Entries provided Start Marker

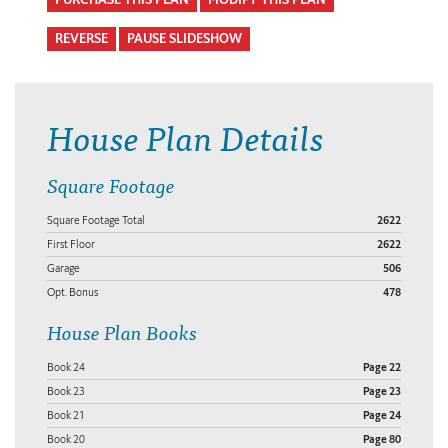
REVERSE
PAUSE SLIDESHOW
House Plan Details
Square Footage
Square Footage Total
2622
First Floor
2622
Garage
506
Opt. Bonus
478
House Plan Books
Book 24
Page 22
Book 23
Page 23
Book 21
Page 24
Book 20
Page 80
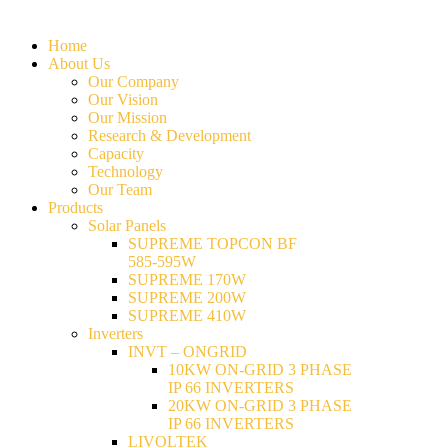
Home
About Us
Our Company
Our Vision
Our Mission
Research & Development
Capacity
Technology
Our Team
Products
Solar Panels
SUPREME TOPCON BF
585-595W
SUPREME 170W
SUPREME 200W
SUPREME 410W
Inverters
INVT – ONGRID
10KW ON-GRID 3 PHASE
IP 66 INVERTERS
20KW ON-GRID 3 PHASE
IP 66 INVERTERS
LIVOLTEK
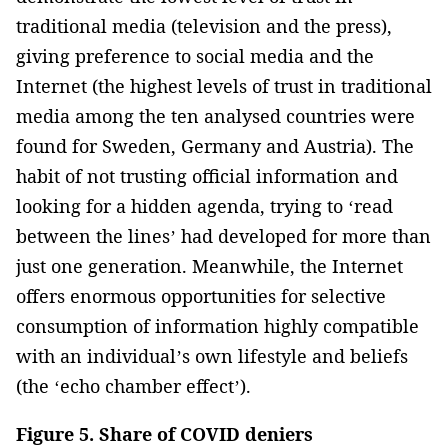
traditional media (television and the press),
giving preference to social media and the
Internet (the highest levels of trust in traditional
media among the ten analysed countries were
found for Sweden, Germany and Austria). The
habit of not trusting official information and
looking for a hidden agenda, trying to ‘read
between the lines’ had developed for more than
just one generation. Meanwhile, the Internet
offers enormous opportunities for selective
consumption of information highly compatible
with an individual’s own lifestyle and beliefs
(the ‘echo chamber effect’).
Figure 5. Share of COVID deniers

Entries provided End Marker

* Request: Change every "Page" in the rows above to "Pg.", keeping all other text the same, and leave the pictures out.

* Output of the task:
REVERSE
PAUSE SLIDESHOW
House Plan Details
Square Footage
Square Footage Total
2622
First Floor
2622
Garage
506
Opt. Bonus
478
House Plan Books
Book 24
Pg. 22
Book 23
Pg. 23
Book 21
Pg. 24
Book 20
Pg. 80
Home
About Us
Our Company
Our Vision
Our Mission
Research & Development
Capacity
Technology
Our Team
Products
Solar Panels
SUPREME TOPCON BF
585-595W
SUPREME 170W
SUPREME 200W
SUPREME 410W
Inverters
INVT – ONGRID
10KW ON-GRID 3 PHASE
IP 66 INVERTERS
20KW ON-GRID 3 PHASE
IP 66 INVERTERS
LIVOLTEK
traditional media (television and the press),
giving preference to social media and the
Internet (the highest levels of trust in traditional
media among the ten analysed countries were
found for Sweden, Germany and Austria). The
habit of not trusting official information and
looking for a hidden agenda, trying to ‘read
between the lines’ had developed for more than
just one generation. Meanwhile, the Internet
offers enormous opportunities for selective
consumption of information highly compatible
with an individual’s own lifestyle and beliefs
(the ‘echo chamber effect’).
Figure 5. Share of COVID deniers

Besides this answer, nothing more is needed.